After a successful launch of the Luxembourg Green Exchange
(LGX) in September last year, the platform opens a window dedicated to social and sustainable bonds. Interest in such instruments is growing rapidly. The global value of SRI products and strategies amounts to more than $23 trillion
. Such a major paradigm shift can no longer be ignored.
“Since the launch of LGX, there’s been a push, from both investors and issuers side, to expand the green bond market from simply a climate remit, to other aspects of socially responsible investment”, explains Robert Scharfe, CEO of LuxSE.

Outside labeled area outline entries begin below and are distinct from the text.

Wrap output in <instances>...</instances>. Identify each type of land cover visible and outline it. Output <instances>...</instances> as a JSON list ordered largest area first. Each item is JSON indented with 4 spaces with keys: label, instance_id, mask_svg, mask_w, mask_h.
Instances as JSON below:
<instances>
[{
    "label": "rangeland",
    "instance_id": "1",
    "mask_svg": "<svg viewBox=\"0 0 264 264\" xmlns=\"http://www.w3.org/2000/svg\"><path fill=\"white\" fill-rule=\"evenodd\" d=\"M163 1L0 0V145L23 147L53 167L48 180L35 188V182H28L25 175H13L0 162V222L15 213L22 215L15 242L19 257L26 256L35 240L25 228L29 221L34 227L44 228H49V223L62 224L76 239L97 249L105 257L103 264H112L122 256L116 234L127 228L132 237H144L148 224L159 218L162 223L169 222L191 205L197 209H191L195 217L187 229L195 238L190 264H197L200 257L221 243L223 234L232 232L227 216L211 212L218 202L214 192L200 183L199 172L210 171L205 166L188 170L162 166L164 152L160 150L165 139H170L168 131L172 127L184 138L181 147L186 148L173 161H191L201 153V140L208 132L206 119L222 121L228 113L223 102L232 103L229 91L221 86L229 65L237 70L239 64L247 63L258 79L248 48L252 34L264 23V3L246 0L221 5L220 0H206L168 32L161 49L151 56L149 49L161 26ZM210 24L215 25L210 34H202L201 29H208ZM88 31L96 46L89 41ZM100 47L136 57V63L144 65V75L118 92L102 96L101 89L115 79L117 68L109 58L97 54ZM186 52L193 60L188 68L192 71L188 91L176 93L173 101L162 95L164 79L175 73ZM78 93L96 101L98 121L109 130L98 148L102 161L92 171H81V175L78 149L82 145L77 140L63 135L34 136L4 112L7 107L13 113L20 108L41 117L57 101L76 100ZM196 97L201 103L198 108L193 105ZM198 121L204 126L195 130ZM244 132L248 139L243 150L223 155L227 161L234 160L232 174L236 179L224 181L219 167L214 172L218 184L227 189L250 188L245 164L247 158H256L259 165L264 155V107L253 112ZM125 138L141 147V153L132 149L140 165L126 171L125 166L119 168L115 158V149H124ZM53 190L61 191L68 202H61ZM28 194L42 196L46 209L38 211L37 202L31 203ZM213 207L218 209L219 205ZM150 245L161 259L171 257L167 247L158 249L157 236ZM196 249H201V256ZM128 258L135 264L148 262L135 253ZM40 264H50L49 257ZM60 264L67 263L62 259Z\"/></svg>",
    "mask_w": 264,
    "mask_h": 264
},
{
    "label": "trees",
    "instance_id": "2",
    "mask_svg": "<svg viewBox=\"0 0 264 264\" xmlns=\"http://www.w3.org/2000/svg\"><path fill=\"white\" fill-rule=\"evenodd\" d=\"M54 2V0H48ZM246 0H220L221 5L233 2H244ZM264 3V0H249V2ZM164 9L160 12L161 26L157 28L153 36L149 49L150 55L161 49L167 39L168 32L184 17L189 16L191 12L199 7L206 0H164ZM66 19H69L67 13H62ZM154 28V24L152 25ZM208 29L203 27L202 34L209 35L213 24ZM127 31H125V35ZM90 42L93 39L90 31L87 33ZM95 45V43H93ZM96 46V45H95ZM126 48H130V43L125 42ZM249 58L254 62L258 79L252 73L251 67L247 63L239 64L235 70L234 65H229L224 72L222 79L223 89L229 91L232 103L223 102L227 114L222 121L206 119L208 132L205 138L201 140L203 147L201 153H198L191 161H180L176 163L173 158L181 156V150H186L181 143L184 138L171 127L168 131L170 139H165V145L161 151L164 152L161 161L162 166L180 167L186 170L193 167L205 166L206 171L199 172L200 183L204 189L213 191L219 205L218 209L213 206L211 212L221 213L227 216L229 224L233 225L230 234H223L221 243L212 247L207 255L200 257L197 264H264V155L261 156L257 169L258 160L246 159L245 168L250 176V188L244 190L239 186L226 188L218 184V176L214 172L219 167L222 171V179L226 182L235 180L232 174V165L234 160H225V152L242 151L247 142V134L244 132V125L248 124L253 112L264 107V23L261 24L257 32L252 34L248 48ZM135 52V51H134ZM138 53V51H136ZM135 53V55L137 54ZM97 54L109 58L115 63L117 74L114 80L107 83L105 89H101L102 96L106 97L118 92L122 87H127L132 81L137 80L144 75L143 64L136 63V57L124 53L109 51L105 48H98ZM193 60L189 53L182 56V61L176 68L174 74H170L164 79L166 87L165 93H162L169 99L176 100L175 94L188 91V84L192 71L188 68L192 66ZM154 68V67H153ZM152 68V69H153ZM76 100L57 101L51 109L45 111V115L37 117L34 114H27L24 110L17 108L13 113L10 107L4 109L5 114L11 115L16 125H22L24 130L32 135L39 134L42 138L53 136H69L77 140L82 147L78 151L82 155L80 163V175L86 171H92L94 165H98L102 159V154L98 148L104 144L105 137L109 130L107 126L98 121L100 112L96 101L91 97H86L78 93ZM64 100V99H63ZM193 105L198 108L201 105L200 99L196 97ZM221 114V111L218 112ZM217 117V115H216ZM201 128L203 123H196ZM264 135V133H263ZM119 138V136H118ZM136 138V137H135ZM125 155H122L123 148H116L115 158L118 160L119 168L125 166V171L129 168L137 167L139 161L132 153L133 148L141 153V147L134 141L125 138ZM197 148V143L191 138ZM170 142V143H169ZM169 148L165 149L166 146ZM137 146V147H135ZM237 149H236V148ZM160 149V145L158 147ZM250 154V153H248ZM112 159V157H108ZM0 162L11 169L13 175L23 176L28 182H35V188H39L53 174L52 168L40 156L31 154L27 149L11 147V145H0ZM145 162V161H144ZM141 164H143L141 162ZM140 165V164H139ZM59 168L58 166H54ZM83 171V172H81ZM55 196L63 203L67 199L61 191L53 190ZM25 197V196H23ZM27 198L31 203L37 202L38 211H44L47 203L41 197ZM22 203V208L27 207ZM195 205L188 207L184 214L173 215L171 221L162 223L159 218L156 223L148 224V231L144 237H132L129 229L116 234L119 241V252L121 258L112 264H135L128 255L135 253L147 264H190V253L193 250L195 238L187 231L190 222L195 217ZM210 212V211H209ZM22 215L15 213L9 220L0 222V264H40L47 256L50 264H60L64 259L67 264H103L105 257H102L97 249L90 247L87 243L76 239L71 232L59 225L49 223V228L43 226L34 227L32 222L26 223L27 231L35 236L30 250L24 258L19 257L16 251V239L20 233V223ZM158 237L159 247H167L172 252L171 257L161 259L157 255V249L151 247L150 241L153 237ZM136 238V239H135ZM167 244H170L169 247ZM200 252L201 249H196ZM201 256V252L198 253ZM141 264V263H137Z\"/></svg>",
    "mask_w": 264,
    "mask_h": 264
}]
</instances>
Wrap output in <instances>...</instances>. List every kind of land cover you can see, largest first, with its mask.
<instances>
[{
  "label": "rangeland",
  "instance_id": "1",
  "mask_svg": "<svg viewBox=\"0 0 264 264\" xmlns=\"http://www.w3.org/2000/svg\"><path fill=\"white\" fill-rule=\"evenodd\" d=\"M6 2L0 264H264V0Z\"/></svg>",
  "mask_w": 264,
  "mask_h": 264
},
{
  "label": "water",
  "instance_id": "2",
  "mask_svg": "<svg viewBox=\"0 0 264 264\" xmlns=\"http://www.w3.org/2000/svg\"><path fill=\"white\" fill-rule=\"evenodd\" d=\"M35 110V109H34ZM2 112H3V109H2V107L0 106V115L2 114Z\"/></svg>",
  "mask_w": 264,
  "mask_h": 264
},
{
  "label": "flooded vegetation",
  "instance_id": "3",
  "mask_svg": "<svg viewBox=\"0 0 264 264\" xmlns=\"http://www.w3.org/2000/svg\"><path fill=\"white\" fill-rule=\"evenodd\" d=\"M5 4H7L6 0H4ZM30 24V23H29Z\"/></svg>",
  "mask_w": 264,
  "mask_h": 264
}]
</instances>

Due to the flexibility offered by sustainable bonds allowing for a much broader range of projects than just green, they are likely to produce a larger market. For the same reasons, they can attract more corporates to issuing such instruments.
Who can join
To be accepted to the S&S window of LGX, a similar process as for green bonds applies: once a social or sustainable bond is listed on one of LuxSE’s markets, an issuer can apply for LGX display. The issuers must commit to disclosing detailed information relating to planned use of proceeds, provide an ex-ante external review, as well as a post-issuance report presented regularly throughout the lifespan of the security.
As with green bonds, transparency will remain the focal point in mainstreaming this instrument. “We hope that the current momentum will convert into building a solid and flourishing market,” says Jane Wilkinson, Head of Sustainable Finance at LuxSE.
Benefits for the market
Having securities on LGX is beneficial for all market participants. “From the issuers’ perspective it enhances the instrument’s visibility and recognition; eases communication with investors, and in particular, translates into reaching new ESG-focused investors; on top of that, it adds real value for those making enhanced disclosure efforts via a free display of documents in the structured form of a security card,” Jane Wilkinson adds.
Investors, on their side, get access to unrestricted free information that is structured in a smart way including material elements described in security cards; access to LGX translates into lower costs of research, due diligence and comparison.
LuxSE’s role is, again, like in the case of green bonds, that of a caretaker of information, i.e. through (1) imposing additional disclosure as mandatory (2) imposing a form of an external review (3) monitoring post-issuance reporting (consistency with ex-ante objectives and exhaustive information). It is not just about avoiding green washing, but also about monitoring systemic risk, e.g. market bubbles, stranded assets, etc., that contribute to financial stability and longer term objectives.
“The brightly shining green bond market may soon be overshadowed. But not to its detriment! Green bonds may be experiencing a record year of issuance, but the social and sustainable bond market will soon be booming. The key attraction point of sustainable instruments is their ability to blend proceeds from environmental and social projects, therefore encouraging more issuers, including corporates, to tap into the market,” concludes Robert Scharfe.